In order that the function `f(x)=(x+1)^(cotx)` is continuous at x = 0, f(0) must be defined as

To determine the value of \( f(0) \) such that the function \( f(x) = (x + 1)^{\cot x} \) is continuous at \( x = 0 \), we need to evaluate the limit of \( f(x) \) as \( x \) approaches 0. ### Step-by-Step Solution: 1. **Define the Function**: We start with the function: \[ f(x) = (x + 1)^{\cot x} \] 2. **Set Up the Continuity Condition**: For \( f(x) \) to be continuous at \( x = 0 \), we need: \[ f(0) = \lim_{x \to 0} f(x) \] 3. **Evaluate the Limit**: We need to find: \[ \lim_{x \to 0} (x + 1)^{\cot x} \] As \( x \) approaches 0, \( \cot x \) approaches \( \infty \) since \( \cot x = \frac{\cos x}{\sin x} \) and \( \sin x \) approaches 0. 4. **Identify the Indeterminate Form**: The expression \( (x + 1)^{\cot x} \) approaches \( 1^{\infty} \) as \( x \to 0 \).
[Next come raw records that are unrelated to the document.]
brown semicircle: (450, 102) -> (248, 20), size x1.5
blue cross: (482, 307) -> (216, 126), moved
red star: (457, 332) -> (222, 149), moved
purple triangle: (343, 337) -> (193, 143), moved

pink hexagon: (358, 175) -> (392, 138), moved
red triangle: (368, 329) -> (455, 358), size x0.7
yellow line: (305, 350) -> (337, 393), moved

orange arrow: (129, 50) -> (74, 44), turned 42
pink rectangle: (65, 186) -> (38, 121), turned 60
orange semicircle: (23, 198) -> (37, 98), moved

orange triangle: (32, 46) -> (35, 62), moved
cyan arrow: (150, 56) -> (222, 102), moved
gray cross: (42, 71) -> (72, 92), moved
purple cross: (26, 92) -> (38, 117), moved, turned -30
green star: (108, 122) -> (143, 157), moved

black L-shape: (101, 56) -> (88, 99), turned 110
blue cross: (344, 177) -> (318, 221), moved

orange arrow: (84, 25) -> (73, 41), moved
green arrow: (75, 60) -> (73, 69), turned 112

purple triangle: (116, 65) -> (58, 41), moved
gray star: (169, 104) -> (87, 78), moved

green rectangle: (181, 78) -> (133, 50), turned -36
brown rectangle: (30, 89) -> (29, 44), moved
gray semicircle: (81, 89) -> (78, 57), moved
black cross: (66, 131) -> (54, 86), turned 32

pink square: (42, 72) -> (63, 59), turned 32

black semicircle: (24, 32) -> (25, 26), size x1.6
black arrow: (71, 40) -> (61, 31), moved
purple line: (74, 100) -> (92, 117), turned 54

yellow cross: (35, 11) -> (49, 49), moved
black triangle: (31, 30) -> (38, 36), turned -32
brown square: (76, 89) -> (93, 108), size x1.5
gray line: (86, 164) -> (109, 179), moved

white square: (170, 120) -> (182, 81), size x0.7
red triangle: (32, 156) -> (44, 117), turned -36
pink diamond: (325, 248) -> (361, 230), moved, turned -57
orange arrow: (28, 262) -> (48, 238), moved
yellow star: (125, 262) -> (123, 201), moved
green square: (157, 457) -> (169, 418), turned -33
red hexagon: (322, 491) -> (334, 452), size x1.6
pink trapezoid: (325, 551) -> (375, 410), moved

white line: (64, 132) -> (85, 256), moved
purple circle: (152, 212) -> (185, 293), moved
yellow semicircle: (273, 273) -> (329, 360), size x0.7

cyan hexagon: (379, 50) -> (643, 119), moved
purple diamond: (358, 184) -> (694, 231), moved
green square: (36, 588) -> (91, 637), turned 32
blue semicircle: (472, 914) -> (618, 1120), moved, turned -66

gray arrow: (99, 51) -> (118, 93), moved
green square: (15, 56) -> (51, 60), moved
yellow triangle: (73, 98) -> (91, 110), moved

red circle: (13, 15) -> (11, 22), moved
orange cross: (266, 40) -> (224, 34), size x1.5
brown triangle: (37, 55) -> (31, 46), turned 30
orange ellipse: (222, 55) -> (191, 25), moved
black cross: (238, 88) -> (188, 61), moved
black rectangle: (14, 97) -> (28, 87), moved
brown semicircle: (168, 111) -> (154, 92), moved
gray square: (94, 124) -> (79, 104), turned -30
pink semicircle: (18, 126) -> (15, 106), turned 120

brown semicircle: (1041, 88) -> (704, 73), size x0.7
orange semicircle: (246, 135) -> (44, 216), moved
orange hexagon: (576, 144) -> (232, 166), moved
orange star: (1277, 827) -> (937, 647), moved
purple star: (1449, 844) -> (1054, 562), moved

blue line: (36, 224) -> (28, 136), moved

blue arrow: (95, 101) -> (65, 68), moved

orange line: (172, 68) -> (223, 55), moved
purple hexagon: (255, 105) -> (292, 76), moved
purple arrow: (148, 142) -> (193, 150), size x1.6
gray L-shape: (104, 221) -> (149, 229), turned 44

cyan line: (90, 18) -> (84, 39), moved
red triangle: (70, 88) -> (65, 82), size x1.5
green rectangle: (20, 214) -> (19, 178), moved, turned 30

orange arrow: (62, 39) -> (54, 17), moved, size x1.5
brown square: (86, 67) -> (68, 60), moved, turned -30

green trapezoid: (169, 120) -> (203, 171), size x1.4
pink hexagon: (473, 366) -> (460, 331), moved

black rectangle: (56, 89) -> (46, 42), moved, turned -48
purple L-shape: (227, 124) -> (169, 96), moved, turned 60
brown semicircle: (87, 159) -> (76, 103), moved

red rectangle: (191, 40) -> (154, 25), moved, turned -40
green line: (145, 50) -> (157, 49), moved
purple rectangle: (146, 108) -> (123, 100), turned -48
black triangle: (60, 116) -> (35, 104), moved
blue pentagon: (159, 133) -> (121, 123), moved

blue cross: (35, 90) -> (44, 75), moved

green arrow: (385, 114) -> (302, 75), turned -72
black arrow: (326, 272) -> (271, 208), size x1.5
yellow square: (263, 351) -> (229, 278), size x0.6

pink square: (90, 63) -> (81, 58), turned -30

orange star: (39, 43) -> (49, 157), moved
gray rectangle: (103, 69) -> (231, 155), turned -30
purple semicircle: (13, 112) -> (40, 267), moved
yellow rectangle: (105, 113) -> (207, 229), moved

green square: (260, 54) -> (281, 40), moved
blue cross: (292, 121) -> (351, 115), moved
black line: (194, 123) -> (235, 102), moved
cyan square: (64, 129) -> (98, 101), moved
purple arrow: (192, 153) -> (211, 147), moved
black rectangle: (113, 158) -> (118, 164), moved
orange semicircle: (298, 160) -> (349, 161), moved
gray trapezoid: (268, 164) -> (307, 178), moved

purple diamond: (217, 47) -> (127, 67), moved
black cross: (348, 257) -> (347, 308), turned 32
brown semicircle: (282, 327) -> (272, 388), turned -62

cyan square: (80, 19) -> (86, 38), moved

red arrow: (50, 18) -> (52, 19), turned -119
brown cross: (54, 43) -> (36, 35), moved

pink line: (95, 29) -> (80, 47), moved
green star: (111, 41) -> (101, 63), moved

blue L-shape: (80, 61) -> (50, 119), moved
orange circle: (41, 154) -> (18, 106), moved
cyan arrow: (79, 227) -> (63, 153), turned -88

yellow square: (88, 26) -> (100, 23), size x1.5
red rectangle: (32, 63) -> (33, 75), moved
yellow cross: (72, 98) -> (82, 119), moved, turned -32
This is an indeterminate form. 5. **Use the Exponential Limit**: We can rewrite the limit using the exponential function: \[ (x + 1)^{\cot x} = e^{\cot x \cdot \ln(x + 1)} \] Therefore, we need to evaluate: \[ \lim_{x \to 0} \cot x \cdot \ln(x + 1) \] 6. **Simplify \( \cot x \)**: Recall that: \[ \cot x = \frac{\cos x}{\sin x} \] As \( x \to 0 \), we can use the approximation \( \sin x \approx x \) and \( \cos x \approx 1 \): \[ \cot x \approx \frac{1}{x} \] 7. **Evaluate \( \ln(x + 1) \)**: Using the Taylor expansion for \( \ln(1 + x) \) around \( x = 0 \): \[ \ln(x + 1) \approx x \quad \text{as } x \to 0 \] 8. **Combine the Results**: Thus, we have: \[ \cot x \cdot \ln(x + 1) \approx \frac{1}{x} \cdot x = 1 \] 9. **Final Limit Calculation**: Therefore: \[ \lim_{x \to 0} \cot x \cdot \ln(x + 1) = 1 \] Hence: \[ \lim_{x \to 0} e^{\cot x \cdot \ln(x + 1)} = e^1 = e \] 10. **Conclusion**: Therefore, for \( f(x) \) to be continuous at \( x = 0 \), we must define: \[ f(0) = e \] ### Final Answer: \[ f(0) \text{ must be defined as } e. \]